Supplied data Start Marker

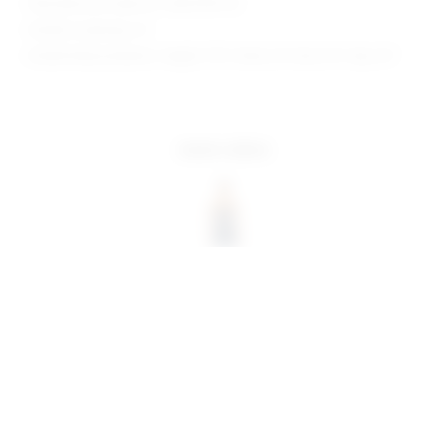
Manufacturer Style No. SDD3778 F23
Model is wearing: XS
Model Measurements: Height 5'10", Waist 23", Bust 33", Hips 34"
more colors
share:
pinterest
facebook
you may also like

Supplied data End Marker
Supplied data Start Marker

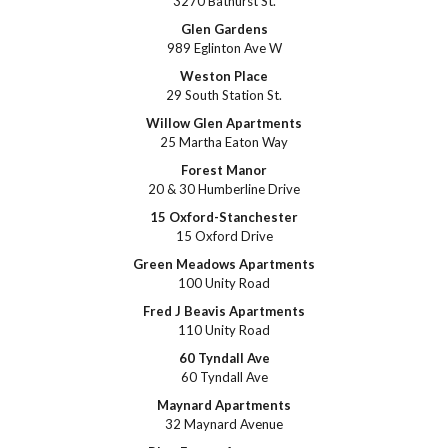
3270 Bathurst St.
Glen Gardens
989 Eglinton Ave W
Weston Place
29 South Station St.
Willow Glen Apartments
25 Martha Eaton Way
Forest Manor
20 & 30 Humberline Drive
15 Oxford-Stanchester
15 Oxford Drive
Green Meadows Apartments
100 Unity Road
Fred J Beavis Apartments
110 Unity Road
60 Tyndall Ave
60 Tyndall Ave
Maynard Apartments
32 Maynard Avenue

Supplied data End Marker

Please repeat the material, beginning at the line that contains "Manufacturer Style No. SDD3778 F23" and stopping after the line that contains "you may also like", with every line unchanged.

Manufacturer Style No. SDD3778 F23
Model is wearing: XS
Model Measurements: Height 5'10", Waist 23", Bust 33", Hips 34"
more colors
share:
pinterest
facebook
you may also like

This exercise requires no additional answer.